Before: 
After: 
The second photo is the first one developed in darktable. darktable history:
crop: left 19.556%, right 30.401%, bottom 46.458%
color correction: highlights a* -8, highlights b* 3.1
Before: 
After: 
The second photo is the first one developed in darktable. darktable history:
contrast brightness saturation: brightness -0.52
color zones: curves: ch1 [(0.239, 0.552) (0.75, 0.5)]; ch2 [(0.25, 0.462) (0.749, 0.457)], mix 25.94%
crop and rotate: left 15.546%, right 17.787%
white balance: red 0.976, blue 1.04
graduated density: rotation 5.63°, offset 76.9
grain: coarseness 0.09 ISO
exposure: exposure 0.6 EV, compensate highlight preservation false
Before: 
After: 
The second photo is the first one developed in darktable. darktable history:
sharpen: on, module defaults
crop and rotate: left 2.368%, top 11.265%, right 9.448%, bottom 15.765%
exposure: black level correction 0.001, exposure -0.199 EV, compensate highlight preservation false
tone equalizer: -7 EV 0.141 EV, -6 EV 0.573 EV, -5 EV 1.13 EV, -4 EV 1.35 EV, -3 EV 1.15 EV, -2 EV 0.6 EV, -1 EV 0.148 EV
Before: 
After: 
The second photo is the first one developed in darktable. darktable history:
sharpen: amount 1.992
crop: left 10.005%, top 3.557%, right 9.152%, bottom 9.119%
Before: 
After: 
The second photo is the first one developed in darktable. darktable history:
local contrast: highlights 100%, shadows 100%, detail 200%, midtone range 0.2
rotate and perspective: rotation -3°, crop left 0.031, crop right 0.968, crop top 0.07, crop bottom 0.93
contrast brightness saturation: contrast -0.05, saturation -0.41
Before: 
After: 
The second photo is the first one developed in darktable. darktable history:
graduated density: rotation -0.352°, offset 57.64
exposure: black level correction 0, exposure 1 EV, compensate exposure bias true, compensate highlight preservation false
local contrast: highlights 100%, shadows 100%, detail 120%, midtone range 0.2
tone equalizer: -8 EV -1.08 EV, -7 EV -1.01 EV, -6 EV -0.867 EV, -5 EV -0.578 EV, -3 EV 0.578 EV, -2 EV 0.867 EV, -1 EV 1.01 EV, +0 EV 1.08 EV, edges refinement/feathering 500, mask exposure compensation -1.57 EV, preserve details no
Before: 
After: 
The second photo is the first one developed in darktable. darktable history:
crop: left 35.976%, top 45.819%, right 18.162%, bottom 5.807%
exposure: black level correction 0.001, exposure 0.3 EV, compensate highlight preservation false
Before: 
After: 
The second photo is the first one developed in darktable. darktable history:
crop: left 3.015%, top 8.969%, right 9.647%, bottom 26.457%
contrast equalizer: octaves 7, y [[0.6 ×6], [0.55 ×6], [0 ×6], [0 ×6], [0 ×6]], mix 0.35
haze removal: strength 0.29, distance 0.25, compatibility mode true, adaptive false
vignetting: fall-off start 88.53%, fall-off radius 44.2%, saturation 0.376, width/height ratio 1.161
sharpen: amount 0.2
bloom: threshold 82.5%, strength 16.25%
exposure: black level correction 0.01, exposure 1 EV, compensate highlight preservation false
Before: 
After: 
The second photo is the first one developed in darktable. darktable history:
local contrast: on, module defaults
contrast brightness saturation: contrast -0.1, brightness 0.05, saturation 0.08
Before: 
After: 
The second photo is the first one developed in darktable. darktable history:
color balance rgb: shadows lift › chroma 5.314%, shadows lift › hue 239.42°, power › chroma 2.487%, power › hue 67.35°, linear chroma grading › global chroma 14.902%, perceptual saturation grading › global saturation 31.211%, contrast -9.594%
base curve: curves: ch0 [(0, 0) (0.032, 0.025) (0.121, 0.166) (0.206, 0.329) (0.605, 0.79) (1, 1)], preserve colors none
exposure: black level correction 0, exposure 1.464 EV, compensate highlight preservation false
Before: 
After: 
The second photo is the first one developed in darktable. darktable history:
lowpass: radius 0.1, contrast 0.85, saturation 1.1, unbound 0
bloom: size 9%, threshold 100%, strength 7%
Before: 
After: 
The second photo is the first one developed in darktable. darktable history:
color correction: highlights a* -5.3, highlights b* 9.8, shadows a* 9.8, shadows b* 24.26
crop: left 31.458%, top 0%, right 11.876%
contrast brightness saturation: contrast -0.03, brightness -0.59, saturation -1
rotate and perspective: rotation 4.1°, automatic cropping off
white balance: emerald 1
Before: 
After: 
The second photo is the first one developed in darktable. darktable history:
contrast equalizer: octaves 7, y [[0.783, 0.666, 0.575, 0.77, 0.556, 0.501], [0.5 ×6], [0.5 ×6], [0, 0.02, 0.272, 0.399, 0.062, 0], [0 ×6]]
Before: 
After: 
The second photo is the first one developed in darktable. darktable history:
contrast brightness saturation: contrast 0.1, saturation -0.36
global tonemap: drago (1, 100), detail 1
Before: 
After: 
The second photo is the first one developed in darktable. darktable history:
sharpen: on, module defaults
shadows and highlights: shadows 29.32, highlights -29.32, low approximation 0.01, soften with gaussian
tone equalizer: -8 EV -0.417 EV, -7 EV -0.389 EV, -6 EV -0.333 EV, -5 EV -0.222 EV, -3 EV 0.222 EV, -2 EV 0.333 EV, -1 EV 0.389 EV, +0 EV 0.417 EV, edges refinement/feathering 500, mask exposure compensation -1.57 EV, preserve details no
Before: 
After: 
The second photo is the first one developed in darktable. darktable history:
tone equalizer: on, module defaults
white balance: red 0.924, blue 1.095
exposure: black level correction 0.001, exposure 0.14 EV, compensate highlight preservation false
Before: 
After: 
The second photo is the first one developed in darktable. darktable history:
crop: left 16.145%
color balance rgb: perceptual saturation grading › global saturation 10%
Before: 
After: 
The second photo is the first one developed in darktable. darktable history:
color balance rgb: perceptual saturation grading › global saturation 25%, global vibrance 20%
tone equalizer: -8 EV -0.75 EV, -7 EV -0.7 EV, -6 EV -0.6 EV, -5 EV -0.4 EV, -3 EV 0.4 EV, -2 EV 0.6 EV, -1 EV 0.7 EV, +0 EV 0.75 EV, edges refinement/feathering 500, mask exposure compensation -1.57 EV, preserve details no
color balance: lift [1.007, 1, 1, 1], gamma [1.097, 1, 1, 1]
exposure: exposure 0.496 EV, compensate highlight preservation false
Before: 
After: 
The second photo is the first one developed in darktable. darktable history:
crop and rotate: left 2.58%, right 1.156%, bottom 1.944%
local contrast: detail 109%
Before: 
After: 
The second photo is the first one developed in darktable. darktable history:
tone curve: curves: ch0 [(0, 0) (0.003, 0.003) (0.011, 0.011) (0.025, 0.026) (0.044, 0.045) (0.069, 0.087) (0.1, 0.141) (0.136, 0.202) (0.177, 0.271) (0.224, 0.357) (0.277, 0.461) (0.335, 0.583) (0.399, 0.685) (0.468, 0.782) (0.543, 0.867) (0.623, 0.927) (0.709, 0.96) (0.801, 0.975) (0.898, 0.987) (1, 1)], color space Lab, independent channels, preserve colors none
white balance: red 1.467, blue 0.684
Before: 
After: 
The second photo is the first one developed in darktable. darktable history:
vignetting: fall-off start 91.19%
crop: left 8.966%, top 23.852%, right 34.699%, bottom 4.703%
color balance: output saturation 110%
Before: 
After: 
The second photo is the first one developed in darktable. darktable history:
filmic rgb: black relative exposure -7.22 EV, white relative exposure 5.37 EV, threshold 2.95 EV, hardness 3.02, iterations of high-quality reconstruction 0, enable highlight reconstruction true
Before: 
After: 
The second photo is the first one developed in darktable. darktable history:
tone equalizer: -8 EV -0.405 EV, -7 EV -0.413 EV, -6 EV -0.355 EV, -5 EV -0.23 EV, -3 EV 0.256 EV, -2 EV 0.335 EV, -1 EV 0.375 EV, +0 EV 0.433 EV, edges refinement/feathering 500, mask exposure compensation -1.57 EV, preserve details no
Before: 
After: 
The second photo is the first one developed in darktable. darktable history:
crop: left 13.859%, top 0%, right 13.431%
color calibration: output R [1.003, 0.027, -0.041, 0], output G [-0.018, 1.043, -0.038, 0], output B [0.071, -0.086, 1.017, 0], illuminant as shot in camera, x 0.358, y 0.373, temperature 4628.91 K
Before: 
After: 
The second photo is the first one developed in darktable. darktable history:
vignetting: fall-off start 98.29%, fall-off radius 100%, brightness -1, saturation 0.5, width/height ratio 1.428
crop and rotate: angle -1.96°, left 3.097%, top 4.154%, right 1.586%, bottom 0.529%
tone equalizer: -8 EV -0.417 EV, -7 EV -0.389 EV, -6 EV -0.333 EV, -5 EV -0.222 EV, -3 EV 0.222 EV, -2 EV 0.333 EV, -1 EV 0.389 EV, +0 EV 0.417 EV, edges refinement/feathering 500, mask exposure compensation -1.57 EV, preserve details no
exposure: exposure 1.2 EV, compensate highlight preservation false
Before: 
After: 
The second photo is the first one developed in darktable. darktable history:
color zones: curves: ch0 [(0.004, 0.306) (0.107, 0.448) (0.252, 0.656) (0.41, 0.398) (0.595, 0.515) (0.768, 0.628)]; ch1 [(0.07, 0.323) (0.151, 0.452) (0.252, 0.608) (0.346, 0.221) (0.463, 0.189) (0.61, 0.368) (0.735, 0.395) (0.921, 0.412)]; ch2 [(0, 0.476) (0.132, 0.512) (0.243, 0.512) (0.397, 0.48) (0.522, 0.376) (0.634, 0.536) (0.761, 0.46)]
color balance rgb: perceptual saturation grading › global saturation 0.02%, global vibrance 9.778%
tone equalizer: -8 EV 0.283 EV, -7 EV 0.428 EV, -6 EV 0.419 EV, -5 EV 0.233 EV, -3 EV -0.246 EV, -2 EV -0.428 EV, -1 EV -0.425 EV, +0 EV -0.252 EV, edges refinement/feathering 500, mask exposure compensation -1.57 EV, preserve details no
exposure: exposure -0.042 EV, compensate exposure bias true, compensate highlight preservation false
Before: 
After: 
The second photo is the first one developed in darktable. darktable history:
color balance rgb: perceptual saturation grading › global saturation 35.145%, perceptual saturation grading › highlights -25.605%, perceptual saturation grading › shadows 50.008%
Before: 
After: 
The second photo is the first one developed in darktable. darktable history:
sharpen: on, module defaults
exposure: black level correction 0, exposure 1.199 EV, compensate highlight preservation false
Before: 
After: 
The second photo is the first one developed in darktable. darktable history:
--
— Exercise —
Quote word for word everything from the start of the listing above down to the line containing "contrast brightness saturation: contrast -0.05, saturation", with both ends included.

— Written answer —
Before: 
After: 
The second photo is the first one developed in darktable. darktable history:
crop: left 19.556%, right 30.401%, bottom 46.458%
color correction: highlights a* -8, highlights b* 3.1
Before: 
After: 
The second photo is the first one developed in darktable. darktable history:
contrast brightness saturation: brightness -0.52
color zones: curves: ch1 [(0.239, 0.552) (0.75, 0.5)]; ch2 [(0.25, 0.462) (0.749, 0.457)], mix 25.94%
crop and rotate: left 15.546%, right 17.787%
white balance: red 0.976, blue 1.04
graduated density: rotation 5.63°, offset 76.9
grain: coarseness 0.09 ISO
exposure: exposure 0.6 EV, compensate highlight preservation false
Before: 
After: 
The second photo is the first one developed in darktable. darktable history:
sharpen: on, module defaults
crop and rotate: left 2.368%, top 11.265%, right 9.448%, bottom 15.765%
exposure: black level correction 0.001, exposure -0.199 EV, compensate highlight preservation false
tone equalizer: -7 EV 0.141 EV, -6 EV 0.573 EV, -5 EV 1.13 EV, -4 EV 1.35 EV, -3 EV 1.15 EV, -2 EV 0.6 EV, -1 EV 0.148 EV
Before: 
After: 
The second photo is the first one developed in darktable. darktable history:
sharpen: amount 1.992
crop: left 10.005%, top 3.557%, right 9.152%, bottom 9.119%
Before: 
After: 
The second photo is the first one developed in darktable. darktable history:
local contrast: highlights 100%, shadows 100%, detail 200%, midtone range 0.2
rotate and perspective: rotation -3°, crop left 0.031, crop right 0.968, crop top 0.07, crop bottom 0.93
contrast brightness saturation: contrast -0.05, saturation -0.41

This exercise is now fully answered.